Entanglement resonance in the asymmetric quantum Rabi model

TL;DR

This paper explores how entanglement in the asymmetric quantum Rabi model varies with system parameters, revealing resonance phenomena linked to eigenenergy crossings and the role of hidden symmetries in entanglement behavior.

Contribution

It uncovers the entanglement resonance valleys and peaks caused by avoided level crossings and identifies conditions for entanglement reappearance due to hidden symmetry.

Findings

Entanglement resonance valleys increase with photon-atom coupling.

Entanglement peaks occur with increasing driving amplitude.

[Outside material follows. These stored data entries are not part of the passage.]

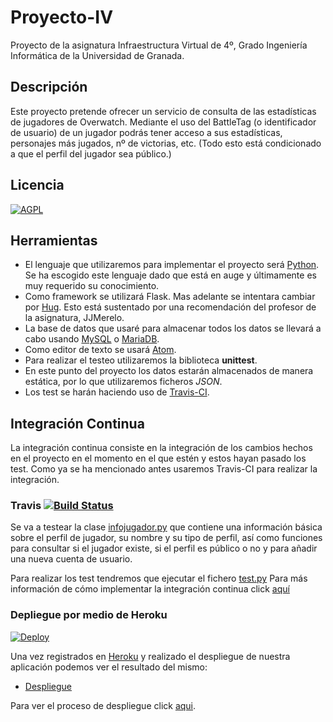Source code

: # Proyecto-IV
Proyecto de la asignatura Infraestructura Virtual de 4º, Grado Ingeniería Informática de la Universidad de Granada.

## Descripción
Este proyecto pretende ofrecer un servicio de consulta de las estadísticas de jugadores de Overwatch.
Mediante el uso del BattleTag (o identificador de usuario) de un jugador podrás tener acceso a sus estadísticas, personajes más jugados, nº de victorias, etc. (Todo esto está condicionado a que el perfil del jugador sea público.)

## Licencia
[![AGPL](https://camo.githubusercontent.com/cb1d26ec555a33e9f09fe279b5edc49996a3bb3b/68747470733a2f2f696d672e736869656c64732e696f2f62616467652f4c6963656e73652d4147504c25323076332d626c75652e737667)](https://www.gnu.org/licenses/agpl.html)

## Herramientas
* El lenguaje que utilizaremos para implementar el proyecto será [Python](https://www.python.org/). Se ha escogido este lenguaje dado que está en auge y últimamente es muy requerido su conocimiento.
* Como framework se utilizará Flask. Mas adelante se intentara cambiar por [Hug](http://www.hug.rest). Esto está sustentado por una recomendación del profesor de la asignatura, JJMerelo.
* La base de datos que usaré para almacenar todos los datos se llevará a cabo usando [MySQL](https://www.mysql.com/) o [MariaDB](https://mariadb.org/).
* Como editor de texto se usará [Atom](https://atom.io/).
* Para realizar el testeo utilizaremos la biblioteca **unittest**.
* En este punto del proyecto los datos estarán almacenados de manera estática, por lo que utilizaremos ficheros *JSON*.
* Los test se harán haciendo uso de [Travis-CI](https://travis-ci.com/).

## Integración Continua
La integración continua consiste en la integración de los cambios hechos en el proyecto en el momento en el que estén y estos hayan pasado los test.
Como ya se ha mencionado antes usaremos Travis-CI para realizar la integración.

### Travis [![Build Status](https://travis-ci.org/JmZero/Proyecto-IV.svg?branch=master)](https://travis-ci.org/JmZero/Proyecto-IV)

Se va a testear la clase [infojugador.py](https://github.com/JmZero/Proyecto-IV/blob/master/src/infojugador.py) que contiene una información básica sobre el perfil de jugador, su nombre y su tipo de perfil, así como funciones para consultar si el jugador existe, si el perfil es público o no y para añadir una nueva cuenta de usuario.

Para realizar los test tendremos que ejecutar el fichero [test.py](https://github.com/JmZero/Proyecto-IV/blob/master/src/test.py)
Para más información de cómo implementar la integración continua click [aquí](https://github.com/JmZero/Proyecto-IV/blob/master/doc/InteracionContinua.md)

### Depliegue por medio de Heroku

[![Deploy](https://www.herokucdn.com/deploy/button.png)](https://heroku.com/deploy)

Una vez registrados en [Heroku](https://www.heroku.com/) y realizado el despliegue de nuestra aplicación podemos ver el resultado del mismo:
- [Despliegue](https://owstatistics.herokuapp.com/)

Para ver el proceso de despliegue click [aqui](https://github.com/JmZero/Proyecto-IV/blob/master/doc/DespliegueHeroku.md).
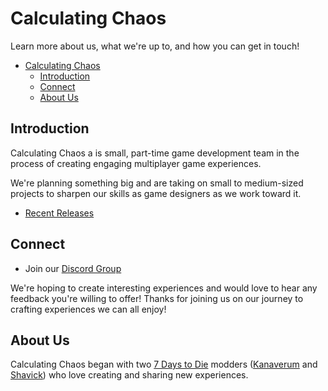 # Calculating Chaos

Learn more about us, what we're up to, and how you can get in touch!

- [Calculating Chaos](#calculating-chaos)
  - [Introduction](#introduction)
  - [Connect](#connect)
  - [About Us](#about-us)

## Introduction

Calculating Chaos a is small, part-time game development team in the process of creating engaging multiplayer game experiences.

We're planning something big and are taking on small to medium-sized projects to sharpen our skills as game designers as we work toward it.

- [Recent Releases](https://github.com/orgs/calculatingchaos/discussions/categories/announcements)

## Connect

- Join our [Discord Group](https://discord.gg/fZDjQZAZPw)

We're hoping to create interesting experiences and would love to hear any feedback you're willing to offer! Thanks for joining us on our journey to crafting experiences we can all enjoy!

## About Us

Calculating Chaos began with two [7 Days to Die](https://7daystodie.com/) modders ([Kanaverum](https://github.com/jonathan-robertson) and [Shavick](https://github.com/Shavick)) who love creating and sharing new experiences.

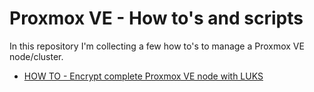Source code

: # Proxmox VE - How to's and scripts

In this repository I'm collecting a few how to's to manage a Proxmox VE node/cluster.

- [HOW TO - Encrypt complete Proxmox VE node with LUKS](./luks-encryption-manual-tpm-ssh-unlock/README.md)
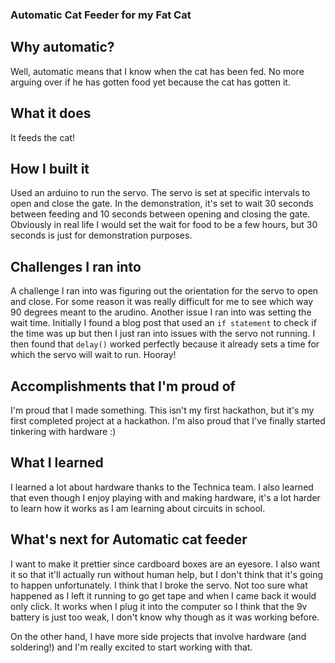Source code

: ### Automatic Cat Feeder for my Fat Cat

## Why automatic?
Well, automatic means that I know when the cat has been fed. No more arguing over if he has gotten food yet because the cat has gotten it. 

## What it does
It feeds the cat!

## How I built it
Used an arduino to run the servo. The servo is set at specific intervals to open and close the gate. In the demonstration, it's set to wait 30 seconds between feeding and 10 seconds between opening and closing the gate. Obviously in real life I would set the wait for food to be a few hours, but 30 seconds is just for demonstration purposes. 

## Challenges I ran into
A challenge I ran into was figuring out the orientation for the servo to open and close. For some reason it was really difficult for me to see which way 90 degrees meant to the arudino. Another issue I ran into was setting the wait time. Initially I found a blog post that used an `if statement` to check if the time was up but then I just ran into issues with the servo not running. I then found that `delay()` worked perfectly because it already sets a time for which the servo will wait to run. Hooray! 

## Accomplishments that I'm proud of
I'm proud that I made something. This isn't my first hackathon, but it's my first completed project at a hackathon. I'm also proud that I've finally started tinkering with hardware :)

## What I learned
I learned a lot about hardware thanks to the Technica team. I also learned that even though I enjoy playing with and  making hardware, it's a lot harder to learn how it works as I am learning about circuits in school. 

## What's next for Automatic cat feeder
I want to make it prettier since cardboard boxes are an eyesore. I also want it so that it'll actually run without human help, but I don't think that it's going to happen unfortunately. I think that I broke the servo. Not too sure what happened as I left it running to go get tape and when I came back it would only click. It works when I plug it into the computer so I think that the 9v battery is just too weak, I don't know why though as it was working before. 

On the other hand, I have more side projects that involve hardware (and soldering!) and I'm really excited to start working with that.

Entanglement collapses in strong coupling except at specific driving amplitudes.

Abstract

We investigate the entanglement features in the interacting system of a quantized optical field and a two-level system which is statically driven, known as the asymmetric quantum Rabi model (AsymQRM). Intriguing entanglement resonance valleys with the increase of the photon-atom coupling strength and peaks with the increase of the driving amplitude are found. It is revealed that both of these two kinds of entanglement resonance are caused by the avoided level crossing of the associated eigenenergies. In sharp contrast to the quantum Rabi model, the entanglement of the AsymQRM collapses to zero in the strong coupling regime except when the driving amplitude equals to $m\omega/2$, with $m$ being an integer and $\omega$ being the photon frequency. Our analysis demonstrates that such entanglement reappearance is induced by the hidden symmetry of the AsymQRM. Supplying an insightful understanding on the AsymQRM, our results will be helpful in exploring the hidden symmetry and in preparing photon-atom entanglement in light-matter coupled systems.